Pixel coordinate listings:

★ ★ ★ ★

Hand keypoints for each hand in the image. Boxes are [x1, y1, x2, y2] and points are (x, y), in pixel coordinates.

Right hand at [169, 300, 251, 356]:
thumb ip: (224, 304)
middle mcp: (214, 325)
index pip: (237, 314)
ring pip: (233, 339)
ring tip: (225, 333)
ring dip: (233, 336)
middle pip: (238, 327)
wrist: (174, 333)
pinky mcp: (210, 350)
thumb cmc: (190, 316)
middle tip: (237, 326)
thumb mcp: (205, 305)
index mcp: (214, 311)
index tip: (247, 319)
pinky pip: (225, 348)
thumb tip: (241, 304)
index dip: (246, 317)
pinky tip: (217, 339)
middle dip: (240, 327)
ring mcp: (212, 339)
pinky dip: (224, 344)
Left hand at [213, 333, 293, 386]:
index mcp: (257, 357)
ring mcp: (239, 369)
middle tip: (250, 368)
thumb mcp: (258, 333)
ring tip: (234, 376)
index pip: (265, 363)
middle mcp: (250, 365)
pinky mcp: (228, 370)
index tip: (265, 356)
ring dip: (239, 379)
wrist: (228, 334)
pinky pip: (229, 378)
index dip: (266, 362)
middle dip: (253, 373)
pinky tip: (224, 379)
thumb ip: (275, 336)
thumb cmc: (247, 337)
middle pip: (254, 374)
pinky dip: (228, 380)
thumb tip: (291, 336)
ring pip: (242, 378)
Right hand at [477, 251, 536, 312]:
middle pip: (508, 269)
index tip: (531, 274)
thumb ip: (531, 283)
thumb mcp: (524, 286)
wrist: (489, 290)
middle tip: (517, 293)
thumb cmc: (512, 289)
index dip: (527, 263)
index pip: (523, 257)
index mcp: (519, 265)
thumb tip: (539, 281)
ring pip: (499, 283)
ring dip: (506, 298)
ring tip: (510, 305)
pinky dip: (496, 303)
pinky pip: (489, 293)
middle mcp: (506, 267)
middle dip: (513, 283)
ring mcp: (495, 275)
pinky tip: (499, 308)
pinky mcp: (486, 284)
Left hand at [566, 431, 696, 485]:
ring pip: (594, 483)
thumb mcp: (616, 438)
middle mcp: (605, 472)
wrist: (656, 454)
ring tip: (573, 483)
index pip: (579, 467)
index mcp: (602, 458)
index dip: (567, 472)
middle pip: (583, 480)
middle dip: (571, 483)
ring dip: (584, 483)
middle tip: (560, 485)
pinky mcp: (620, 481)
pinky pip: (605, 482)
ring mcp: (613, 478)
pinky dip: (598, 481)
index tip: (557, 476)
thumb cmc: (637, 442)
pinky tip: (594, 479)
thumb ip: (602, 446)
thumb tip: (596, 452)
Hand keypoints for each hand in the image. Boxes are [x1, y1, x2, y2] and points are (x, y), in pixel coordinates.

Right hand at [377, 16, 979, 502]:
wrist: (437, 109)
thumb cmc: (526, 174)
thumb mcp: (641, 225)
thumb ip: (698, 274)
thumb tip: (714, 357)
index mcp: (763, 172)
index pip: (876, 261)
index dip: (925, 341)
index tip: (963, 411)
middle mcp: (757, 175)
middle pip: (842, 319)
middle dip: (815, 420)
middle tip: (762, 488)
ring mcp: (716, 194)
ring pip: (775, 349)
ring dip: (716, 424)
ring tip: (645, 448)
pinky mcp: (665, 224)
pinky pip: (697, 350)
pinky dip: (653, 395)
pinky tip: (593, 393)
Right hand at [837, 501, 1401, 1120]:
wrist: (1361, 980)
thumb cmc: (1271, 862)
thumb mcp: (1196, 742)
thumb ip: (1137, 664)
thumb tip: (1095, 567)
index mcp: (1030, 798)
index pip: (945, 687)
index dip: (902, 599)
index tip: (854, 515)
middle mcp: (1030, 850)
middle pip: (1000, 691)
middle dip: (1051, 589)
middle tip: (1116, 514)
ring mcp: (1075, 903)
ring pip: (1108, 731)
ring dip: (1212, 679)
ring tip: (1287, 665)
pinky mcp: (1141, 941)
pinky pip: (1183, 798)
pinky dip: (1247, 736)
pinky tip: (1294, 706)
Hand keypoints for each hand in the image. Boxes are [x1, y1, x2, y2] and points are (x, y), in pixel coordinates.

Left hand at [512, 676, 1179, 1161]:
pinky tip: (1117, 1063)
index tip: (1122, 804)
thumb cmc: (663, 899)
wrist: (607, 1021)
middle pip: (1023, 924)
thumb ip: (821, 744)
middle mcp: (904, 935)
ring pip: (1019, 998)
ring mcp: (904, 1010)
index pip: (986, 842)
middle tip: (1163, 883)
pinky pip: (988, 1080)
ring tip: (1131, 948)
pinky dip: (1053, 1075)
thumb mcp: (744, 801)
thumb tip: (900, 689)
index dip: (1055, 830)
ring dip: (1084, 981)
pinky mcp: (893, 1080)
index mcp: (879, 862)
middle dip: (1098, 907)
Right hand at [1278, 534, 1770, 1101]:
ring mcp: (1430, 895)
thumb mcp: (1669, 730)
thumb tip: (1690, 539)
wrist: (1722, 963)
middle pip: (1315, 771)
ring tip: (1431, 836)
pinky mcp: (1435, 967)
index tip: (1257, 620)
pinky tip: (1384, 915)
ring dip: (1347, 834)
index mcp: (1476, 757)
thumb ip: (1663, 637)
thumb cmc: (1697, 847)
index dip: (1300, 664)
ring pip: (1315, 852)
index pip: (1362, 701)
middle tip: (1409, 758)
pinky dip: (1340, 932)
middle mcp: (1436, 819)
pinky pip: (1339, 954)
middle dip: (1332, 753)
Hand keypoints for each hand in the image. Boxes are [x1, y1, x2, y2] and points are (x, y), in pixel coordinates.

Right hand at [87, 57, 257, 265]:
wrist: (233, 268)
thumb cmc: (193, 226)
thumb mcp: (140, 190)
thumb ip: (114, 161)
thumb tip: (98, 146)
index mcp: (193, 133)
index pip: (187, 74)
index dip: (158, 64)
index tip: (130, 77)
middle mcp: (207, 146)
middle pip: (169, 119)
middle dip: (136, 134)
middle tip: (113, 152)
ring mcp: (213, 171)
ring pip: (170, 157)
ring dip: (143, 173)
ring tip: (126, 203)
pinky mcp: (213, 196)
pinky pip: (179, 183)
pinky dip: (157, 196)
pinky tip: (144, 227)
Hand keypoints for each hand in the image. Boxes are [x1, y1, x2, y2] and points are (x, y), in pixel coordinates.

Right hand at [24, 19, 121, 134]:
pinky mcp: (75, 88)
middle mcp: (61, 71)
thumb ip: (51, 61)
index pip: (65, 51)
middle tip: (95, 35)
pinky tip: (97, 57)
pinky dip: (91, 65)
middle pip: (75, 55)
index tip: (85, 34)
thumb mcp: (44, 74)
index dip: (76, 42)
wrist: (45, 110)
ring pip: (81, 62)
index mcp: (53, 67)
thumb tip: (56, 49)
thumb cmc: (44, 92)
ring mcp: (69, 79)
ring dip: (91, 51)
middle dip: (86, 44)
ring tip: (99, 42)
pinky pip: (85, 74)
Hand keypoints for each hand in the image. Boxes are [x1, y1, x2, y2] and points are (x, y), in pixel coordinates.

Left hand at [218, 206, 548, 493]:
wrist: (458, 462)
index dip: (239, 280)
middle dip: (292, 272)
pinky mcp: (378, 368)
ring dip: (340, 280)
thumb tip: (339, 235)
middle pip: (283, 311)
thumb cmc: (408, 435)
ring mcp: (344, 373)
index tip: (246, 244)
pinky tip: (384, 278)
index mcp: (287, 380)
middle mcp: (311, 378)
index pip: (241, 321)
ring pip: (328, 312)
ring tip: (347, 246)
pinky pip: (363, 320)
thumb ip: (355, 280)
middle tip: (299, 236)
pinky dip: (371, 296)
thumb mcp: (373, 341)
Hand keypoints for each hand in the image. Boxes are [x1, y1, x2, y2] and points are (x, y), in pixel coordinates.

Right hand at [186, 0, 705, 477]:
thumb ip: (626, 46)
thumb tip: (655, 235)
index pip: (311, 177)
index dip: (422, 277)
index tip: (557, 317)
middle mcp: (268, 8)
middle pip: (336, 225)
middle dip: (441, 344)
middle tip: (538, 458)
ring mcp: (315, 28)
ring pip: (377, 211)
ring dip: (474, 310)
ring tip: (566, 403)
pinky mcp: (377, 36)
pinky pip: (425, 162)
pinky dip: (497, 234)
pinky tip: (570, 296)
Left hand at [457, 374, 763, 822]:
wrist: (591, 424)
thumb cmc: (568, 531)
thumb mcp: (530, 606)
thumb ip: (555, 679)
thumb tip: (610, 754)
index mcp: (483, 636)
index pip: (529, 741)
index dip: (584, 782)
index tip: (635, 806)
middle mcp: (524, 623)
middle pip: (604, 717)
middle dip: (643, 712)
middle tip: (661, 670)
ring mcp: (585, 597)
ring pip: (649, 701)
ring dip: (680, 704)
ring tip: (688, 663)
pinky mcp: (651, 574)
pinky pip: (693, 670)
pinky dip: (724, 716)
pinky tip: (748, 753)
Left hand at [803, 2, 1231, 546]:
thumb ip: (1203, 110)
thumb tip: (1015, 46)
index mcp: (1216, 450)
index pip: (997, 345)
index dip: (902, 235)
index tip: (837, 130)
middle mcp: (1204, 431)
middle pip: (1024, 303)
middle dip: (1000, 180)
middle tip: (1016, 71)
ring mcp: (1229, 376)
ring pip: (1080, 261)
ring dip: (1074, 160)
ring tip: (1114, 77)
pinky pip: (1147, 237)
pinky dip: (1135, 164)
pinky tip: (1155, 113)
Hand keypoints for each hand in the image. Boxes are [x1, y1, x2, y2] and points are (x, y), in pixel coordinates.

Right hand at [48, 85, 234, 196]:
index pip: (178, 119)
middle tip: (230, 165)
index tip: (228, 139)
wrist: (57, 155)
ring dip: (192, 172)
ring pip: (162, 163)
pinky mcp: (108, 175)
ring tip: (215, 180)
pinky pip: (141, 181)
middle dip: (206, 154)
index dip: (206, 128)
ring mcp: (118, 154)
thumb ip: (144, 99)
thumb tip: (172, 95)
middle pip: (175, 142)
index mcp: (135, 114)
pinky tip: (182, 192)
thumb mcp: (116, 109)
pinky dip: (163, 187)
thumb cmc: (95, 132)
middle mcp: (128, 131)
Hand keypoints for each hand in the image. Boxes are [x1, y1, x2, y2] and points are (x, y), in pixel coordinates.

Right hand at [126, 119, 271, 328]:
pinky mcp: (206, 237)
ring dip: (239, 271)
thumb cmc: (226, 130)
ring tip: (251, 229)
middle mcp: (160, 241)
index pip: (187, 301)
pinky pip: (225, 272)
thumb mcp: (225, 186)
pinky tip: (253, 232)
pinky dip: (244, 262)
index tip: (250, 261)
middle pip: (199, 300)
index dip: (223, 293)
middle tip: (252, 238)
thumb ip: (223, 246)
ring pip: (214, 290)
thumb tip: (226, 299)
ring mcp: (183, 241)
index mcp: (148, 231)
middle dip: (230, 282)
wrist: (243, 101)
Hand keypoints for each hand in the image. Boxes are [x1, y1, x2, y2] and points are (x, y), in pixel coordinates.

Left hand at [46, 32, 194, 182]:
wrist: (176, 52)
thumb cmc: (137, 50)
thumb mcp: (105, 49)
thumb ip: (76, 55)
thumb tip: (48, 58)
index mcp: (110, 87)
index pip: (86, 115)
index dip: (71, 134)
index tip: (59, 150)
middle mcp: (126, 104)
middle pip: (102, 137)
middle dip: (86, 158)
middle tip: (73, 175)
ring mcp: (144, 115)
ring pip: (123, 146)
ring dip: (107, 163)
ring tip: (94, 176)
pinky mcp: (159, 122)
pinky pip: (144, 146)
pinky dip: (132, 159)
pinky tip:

★ ★ ★ ★

* What you should do
The response must contain each line above that holds the string "Right".

* Answer box
Right hand at [169, 300, 251, 356]:
Right hand at [477, 251, 536, 312]:
Right hand at [377, 16, 979, 502]:
Right hand at [837, 501, 1401, 1120]:
Right hand at [1278, 534, 1770, 1101]:
Right hand at [87, 57, 257, 265]:
Right hand at [24, 19, 121, 134]:
Right hand at [186, 0, 705, 477]:
Right hand at [48, 85, 234, 196]:
Right hand at [126, 119, 271, 328]:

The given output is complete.